Y la reacción de la gente hasta me causa una sonrisa. Hace dosmil años Jesús nos dijo cómo iba a reaccionar la gente cuando viera estas películas: "Los hombres se quedarán sin aliento por el terror y la ansiedad ante las cosas que se abatirán sobre el mundo, porque las fuerzas de los cielos se tambalearán." (Lc. 21:26).
Pero este es el momento de mayor gozo y alegría para nosotros. Es el momento para solidarizarnos con los que se vean afectados por estas tragedias, pero también para cobrar ánimo y levantar la cabeza. No sé si sea hoy, en el 2012 o en el siglo que sigue cuando vuelva el Señor. Lo cierto es que las cosas que Cristo anunció se han venido cumpliendo y se seguirán cumpliendo. Y no solo los signos de la tierra anuncian el regreso del Señor, porque dice Jesús: "Pero, antes de todo esto, os echarán mano y os perseguirán, os entregarán a las sinagogas y cárceles y os llevarán ante reyes y gobernadores por mi nombre..." (Lc. 21:12).
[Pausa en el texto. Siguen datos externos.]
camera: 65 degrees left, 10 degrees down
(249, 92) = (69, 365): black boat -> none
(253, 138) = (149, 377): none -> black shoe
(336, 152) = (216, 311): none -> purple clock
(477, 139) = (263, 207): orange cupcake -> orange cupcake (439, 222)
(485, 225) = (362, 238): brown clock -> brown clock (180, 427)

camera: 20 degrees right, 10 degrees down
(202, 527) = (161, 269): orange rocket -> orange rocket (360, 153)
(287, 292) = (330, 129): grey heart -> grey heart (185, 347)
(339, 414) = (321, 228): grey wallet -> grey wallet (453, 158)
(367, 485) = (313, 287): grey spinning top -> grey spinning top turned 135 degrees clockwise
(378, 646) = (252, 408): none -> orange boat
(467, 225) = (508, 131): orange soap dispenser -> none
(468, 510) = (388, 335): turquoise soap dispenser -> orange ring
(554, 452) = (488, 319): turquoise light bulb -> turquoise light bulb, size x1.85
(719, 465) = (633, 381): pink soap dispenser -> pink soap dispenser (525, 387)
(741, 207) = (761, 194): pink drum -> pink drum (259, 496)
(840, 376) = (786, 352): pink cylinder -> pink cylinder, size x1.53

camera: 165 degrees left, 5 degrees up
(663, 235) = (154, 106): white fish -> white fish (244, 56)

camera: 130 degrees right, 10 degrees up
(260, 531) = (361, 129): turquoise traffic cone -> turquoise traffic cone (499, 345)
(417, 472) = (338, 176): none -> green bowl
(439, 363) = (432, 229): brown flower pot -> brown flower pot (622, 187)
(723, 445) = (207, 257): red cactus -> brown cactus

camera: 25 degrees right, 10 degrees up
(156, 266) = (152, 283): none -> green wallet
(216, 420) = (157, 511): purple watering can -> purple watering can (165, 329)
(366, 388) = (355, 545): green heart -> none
Esto sí que ya está ocurriendo, allá donde prohibieron los crucifijos, y acá donde los profesores no dejan a los cristianos hablar en las universidades.
Nuestra persecusión anuncia que ya se acerca el Señor. Este es el tiempo para que nosotros cobremos ánimo y levantemos la cabeza, como esá escrito: "Cuando empiecen a suceder estas cosas, cobrad ánimo y levantad la cabeza, porque se acerca vuestra liberación." (Lc. 21:28).
Hablar de la segunda venida, hablar del fin de los tiempos, es a veces un poco impactante; pero no debe nunca ser un motivo de miedo para nosotros los cristianos. Los que no creen, que se asusten y se preocupen, pues, ¿cómo imaginar el fin de los tiempos si no hay un rescate, si simplemente se acaba nuestra existencia? Pero nosotros creemos que se acerca nuestra liberación, que este mundo de persecusión y tinieblas, este mundo de sufrimientos, de muerte, de injusticias, de dolores, de mentiras, de rencores, de angustias y de frustraciones se va a acabar, y llegará el Señor, y veremos "venir al Hijo del hombre en una nube con gran poder y gloria" (Lc. 21:27) y entonces seremos totalmente libres y entraremos en el descanso del Señor.
Por eso, ahora que comienza el Adviento, mientras el mundo se adorna de luces para una fiesta que ya no entiende, nosotros cobremos ánimo y levantemos la cabeza, porque se acerca nuestra liberación.

3 comentarios:

CAV dijo...

Buenísimo, Migue. ¡Qué diferente es la "dichosa esperanza" de los cristianos acerca de esos acontecimientos, del terror e incertidumbre de los que no tienen fe!

Unknown dijo...

Coincido con tus ideas, y con lo que dice tu papá también. Esa es la diferencia que nosotros tenemos que marcar ante la reacción de terror de otros.

Dora Arroyo Ruíz dijo...

Muy bueno, Migue, muy edificante leer algo así, la verdad es que para nosotros los cristianos el fin del mundo es el cumplimiento de una promesa y la entrada a la mejor vida que todos añoramos.